Not as long as they keep their anonymity. But they're likely not in Sweden or China, so who knows how protected they really are.

--------------------- MERGED ---------------------------



subcon959 said:


> It's not the raw data, you can explore contents including extracting the PS5 update pkg.


That's promising, possibly compromising an update file to install CFW patches and owning the machine would be sweet. I never understood why they allow external USB firmware updates on the PS 3/4/5 to begin with. Seems like a huge security risk to me.


----------



## Bladexdsl (Nov 22, 2020)

Jayro said:


> Not as long as they keep their anonymity.


if it's posted about in here you can forget about that!


----------



## Jayro (Nov 22, 2020)

Bladexdsl said:


> if it's posted about in here you can forget about that!


Do YOU know where they live or who they are? I doubt you even care honestly, but it's hard to track people down online.


----------



## grabman (Nov 22, 2020)

yo bigbluebox is legit i guess this is hacked in private...wow


----------



## teamlocust (Nov 22, 2020)

Mariko hacked? Without sx core??


----------



## MiiJack (Nov 22, 2020)

Lemme uh... rip my Blu-ray disk and say that uh... I dumped it first.


----------



## MohammedQ8 (Nov 22, 2020)

Why we cant play backups via blu ray disk yet? I would like to use empty blu ray discs again hehe burn them with their updates and dlsc put them in disc albums hehe


----------



## drfunkenstein2k (Nov 22, 2020)

wow you guys stole my news hehe


----------



## MeAndHax (Nov 22, 2020)

Is this actually anything exiting? I mean SciresM had dumped both of these keys back in June with the help of SX modchip


----------



## stanleyopar2000 (Nov 22, 2020)

Silent_Gunner said:


> Now, if BigBlueBox releases this potential exploit, will they get attacked by the Big N?
> 
> That is the question.

- - -

* Problems and tasks
1. Write out the passage of the forum thread starting at "Why we cant" and ending at "drfunkenstein2k (Nov 22, 2020)".
2. Answer these questions from the forum thread:
(a) On which consoles does one post say external USB firmware updates are allowed?
(b) According to MeAndHax, when did SciresM dump both keys, and with what help?
(c) What does grabman call legit?

- - -

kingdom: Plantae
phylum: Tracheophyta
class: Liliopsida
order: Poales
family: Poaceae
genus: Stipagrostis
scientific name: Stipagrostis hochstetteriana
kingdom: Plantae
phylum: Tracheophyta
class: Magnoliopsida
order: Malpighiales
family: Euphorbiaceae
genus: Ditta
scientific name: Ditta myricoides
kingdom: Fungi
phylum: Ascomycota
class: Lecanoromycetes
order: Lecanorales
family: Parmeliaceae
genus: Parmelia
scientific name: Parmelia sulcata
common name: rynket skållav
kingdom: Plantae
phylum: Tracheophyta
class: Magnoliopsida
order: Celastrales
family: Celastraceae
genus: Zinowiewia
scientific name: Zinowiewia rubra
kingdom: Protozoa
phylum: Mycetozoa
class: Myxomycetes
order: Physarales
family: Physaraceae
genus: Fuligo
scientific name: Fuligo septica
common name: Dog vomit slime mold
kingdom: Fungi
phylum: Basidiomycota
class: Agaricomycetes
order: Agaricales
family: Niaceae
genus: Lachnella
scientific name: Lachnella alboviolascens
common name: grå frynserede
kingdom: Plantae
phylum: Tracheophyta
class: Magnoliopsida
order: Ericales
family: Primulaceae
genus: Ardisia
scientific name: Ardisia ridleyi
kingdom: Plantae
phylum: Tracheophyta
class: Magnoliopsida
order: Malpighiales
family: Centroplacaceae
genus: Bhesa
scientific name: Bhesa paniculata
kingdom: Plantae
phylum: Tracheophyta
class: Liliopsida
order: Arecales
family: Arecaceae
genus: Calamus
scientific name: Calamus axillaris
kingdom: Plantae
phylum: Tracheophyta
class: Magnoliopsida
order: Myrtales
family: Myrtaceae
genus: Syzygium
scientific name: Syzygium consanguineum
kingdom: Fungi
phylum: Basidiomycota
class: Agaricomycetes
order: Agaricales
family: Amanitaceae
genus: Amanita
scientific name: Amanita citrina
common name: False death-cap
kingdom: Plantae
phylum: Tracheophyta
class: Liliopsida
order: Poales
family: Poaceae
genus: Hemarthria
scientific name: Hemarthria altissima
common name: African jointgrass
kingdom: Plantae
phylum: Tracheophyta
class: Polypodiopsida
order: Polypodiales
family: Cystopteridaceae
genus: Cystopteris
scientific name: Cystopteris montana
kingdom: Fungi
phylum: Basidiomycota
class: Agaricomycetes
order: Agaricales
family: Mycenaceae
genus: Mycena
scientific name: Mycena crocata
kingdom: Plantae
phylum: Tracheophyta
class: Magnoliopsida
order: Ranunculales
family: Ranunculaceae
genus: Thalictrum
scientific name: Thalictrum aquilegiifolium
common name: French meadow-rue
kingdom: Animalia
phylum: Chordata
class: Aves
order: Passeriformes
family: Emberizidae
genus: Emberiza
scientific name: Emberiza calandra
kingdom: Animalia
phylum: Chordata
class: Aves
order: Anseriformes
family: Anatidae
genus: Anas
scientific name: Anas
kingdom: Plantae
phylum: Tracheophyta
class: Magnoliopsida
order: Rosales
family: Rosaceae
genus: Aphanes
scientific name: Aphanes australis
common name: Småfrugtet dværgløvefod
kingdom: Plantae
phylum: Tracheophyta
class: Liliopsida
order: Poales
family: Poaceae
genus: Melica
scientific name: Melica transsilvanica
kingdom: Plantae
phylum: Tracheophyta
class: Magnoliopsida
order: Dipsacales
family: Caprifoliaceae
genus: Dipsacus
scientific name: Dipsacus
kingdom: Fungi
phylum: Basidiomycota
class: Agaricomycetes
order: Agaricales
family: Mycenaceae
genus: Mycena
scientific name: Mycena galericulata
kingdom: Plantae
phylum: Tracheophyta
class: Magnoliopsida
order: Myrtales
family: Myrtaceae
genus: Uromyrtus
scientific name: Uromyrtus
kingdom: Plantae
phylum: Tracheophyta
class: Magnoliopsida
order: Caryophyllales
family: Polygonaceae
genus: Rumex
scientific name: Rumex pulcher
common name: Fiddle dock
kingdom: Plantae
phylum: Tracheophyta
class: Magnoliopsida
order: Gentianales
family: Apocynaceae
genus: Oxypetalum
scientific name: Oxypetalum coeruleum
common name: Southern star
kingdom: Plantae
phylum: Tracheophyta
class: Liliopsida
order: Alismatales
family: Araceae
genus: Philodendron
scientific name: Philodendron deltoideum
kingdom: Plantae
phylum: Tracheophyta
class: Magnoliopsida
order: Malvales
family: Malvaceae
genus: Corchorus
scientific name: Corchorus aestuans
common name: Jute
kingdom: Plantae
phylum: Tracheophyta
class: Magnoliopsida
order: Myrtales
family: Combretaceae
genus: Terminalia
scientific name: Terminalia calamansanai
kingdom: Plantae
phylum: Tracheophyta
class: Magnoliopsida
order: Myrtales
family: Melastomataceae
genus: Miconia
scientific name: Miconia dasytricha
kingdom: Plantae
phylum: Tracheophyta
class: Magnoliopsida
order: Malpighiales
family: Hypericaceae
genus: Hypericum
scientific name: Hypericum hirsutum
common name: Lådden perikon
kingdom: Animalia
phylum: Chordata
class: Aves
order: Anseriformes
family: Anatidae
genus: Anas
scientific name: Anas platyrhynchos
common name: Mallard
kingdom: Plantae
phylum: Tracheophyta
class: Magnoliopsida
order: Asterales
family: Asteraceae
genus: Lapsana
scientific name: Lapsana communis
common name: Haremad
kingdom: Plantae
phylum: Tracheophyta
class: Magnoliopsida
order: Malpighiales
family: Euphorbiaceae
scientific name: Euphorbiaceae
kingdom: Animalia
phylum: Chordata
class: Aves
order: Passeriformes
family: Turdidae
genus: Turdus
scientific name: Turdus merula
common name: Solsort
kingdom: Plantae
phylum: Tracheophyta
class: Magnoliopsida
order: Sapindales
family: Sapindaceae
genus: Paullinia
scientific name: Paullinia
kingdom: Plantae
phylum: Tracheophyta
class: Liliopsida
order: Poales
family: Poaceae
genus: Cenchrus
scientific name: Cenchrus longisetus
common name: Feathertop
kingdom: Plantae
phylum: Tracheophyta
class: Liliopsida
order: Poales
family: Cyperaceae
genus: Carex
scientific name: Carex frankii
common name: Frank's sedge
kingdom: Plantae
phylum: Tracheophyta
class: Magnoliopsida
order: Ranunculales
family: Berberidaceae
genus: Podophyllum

- - -

* Exercise responses
1.
Why we cant play backups via blu ray disk yet? I would like to use empty blu ray discs again hehe burn them with their updates and dlsc put them in disc albums hehe


----------



## drfunkenstein2k (Nov 22, 2020)

2.
(a) The PS 3/4/5.
(b) Back in June, with the help of the SX modchip.
(c) Bigbluebox.